Lasari ran to the Mercedes. General Weir had fallen to his knees and was leaning against the car, a hand to his chest. “It’s never as bad as it looks, soldier,” he said.

“I’ll get you to a hospital,” Lasari said.

“No. The German highway patrol will be by within the hour.” The general tried to rise but the effort was too great. “I’m giving the orders here. Take this car and get back to camp. Don’t break that loop, Lasari.”

“I can’t leave you here.”

“You’ve got to. Get those bastards, soldier.”

“How can I go it alone? Who can I trust? Who’ll trust me?”
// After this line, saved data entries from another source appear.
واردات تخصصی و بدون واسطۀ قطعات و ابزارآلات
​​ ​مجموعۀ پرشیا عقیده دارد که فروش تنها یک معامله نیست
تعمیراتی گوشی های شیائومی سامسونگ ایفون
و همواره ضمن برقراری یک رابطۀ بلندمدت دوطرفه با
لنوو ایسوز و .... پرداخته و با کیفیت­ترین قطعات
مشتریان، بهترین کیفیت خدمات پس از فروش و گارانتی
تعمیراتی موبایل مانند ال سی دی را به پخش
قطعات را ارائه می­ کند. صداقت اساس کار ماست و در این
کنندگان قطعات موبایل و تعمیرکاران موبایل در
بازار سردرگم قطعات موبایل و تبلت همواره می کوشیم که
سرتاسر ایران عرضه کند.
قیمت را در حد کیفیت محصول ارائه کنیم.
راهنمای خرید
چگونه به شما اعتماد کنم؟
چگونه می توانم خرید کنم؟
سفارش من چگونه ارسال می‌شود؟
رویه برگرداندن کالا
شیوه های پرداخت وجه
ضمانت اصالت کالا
“Call the States, use a public airport phone. Get John Grimes, my place in Springfield. He’ll need General Stigmuller and Sergeant Gordon, tell him I said so. And here, soldier.”

With ragged breathing and in obvious pain the General slipped his hand inside his tunic and took out a wallet, sorting through it with numbing fingers. Between bits of tissue paper he located the Medal of Honor, the Liberty head, stars and the single word Valor clearly visible in the moonlight. “Take it,” he said. “That will show them Scotty Weir sent you.”

Lasari hesitated only a moment. “I won’t need the car, general,” he said. “Let me help you out of this wind.” He switched off the Mercedes engine, then lifted Weir into the car on the driver’s side.

Back in the lodge Lasari took the skis off the wall racks, pulled a blanket from the couch and went back to the car.

“It’s never as bad as it looks,” the general said, barely audible, as Lasari bundled the blanket around him. Then he turned the headlights to bright, cradled the general’s head on a folded arm and arranged the body to lean against the steering wheel. A shrill wail sounded in the night as the general’s inert weight pressed against the horn.

Lasari strapped on the skis, picked up the duffel and glided over the snow to the top of the old ski run. There was just enough light to pick out the path down the mountain, lined on either side with pines and tufted with scrub growth. About six or eight miles down the trail, the general said, with twists and turns and unknown terrain ahead.

Lasari hoisted the duffel over his head, ignoring the painful spasms in his bruised chest, and tried a couple of tentative knee bends. It was not the challenge of the slope that worried him; it was the network of nerves that were tingling through the old wounds in his thigh and calf, a betraying sign of weakness or crippling fear.

Lasari pushed off and started down the slope, the cold wind bringing tears to his eyes and wetting his cheeks. It seemed to him a long, long time, dodging scrub and gliding past tall conifers, before the wailing sound of the Mercedes’ horn faded behind him into the night.


He halted with a sharp Christiana a few hundred yards above the maneuver area, where he could see lights and make out signs of movement.

Concealing the skis in deep brush, he took out the American passport and tore each page into a dozen pieces, letting the fragments mix with the wind. From his pocket he removed the bottle of pills (“... take three,” Vayetch had said) and shook out six small capsules, washing them down with a mouthful of snow.

For the first time he noticed heavy blood stains on his tunic and spent several minutes rubbing at the spots with handfuls of snow, leaving crimson stains on the ground around him.

Lasari had begun the final walk downhill, duffel in hand, when the first wave of nausea struck him. He began to walk faster, breathing deeply and trying to focus on the lights below. The quantity of blood on his uniform had surprised and disconcerted him.

“It’s never as bad as it looks”... the general had said that twice. And Lasari was determined to believe him.